Your task -
Read the lines below. Copy out any that hold the string "moved".

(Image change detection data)
◆ ◆ ◆

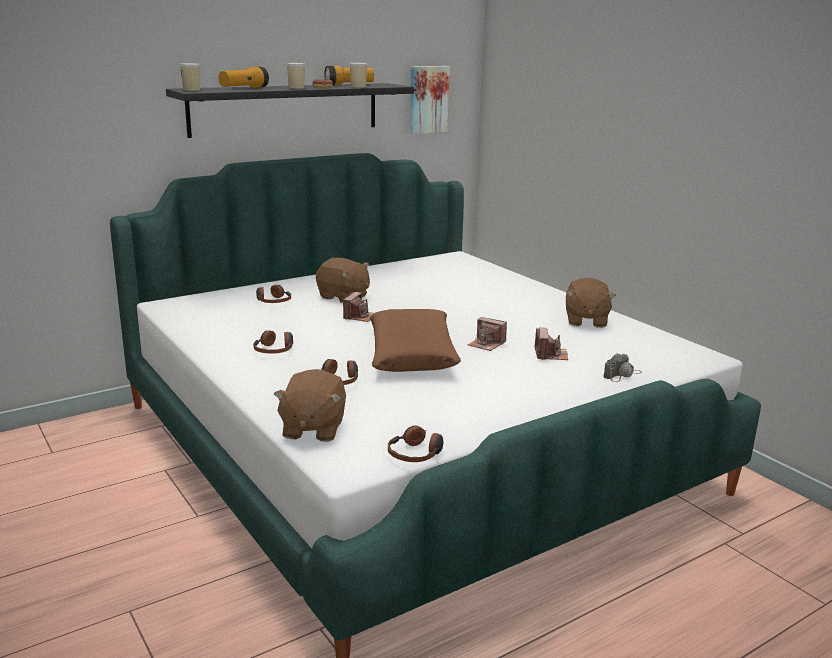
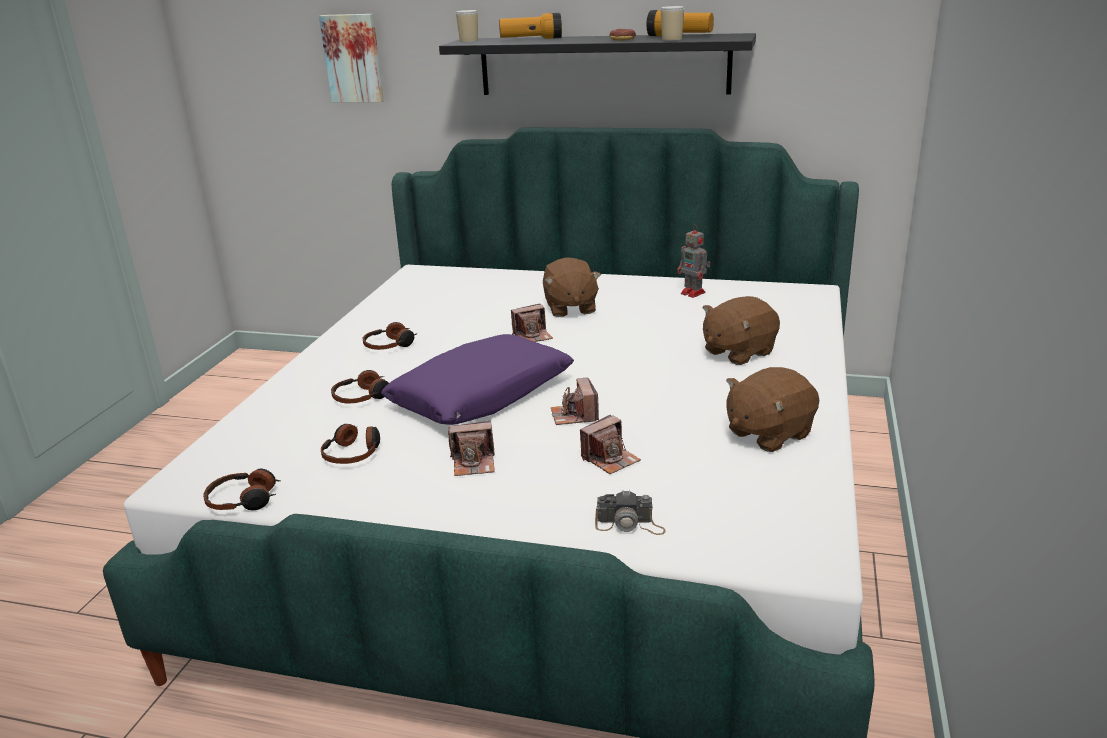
camera: 50 degrees right, 5 degrees up
headphones [256,285,291,303] -> headphones moved to [321,424,380,464]
brown plush toy [274,369,346,442] -> brown plush toy moved to [702,296,780,365]
cup [287,63,305,89] -> none
brown pillow [370,309,461,372] -> purple pillow [381,334,574,425]
picture [410,66,450,134] -> picture moved to [319,14,384,102]
none -> camera [448,421,495,476]
none -> toy robot [677,224,710,298]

◆ ◆ ◆

Task response -
headphones [256,285,291,303] -> headphones moved to [321,424,380,464]
brown plush toy [274,369,346,442] -> brown plush toy moved to [702,296,780,365]
picture [410,66,450,134] -> picture moved to [319,14,384,102]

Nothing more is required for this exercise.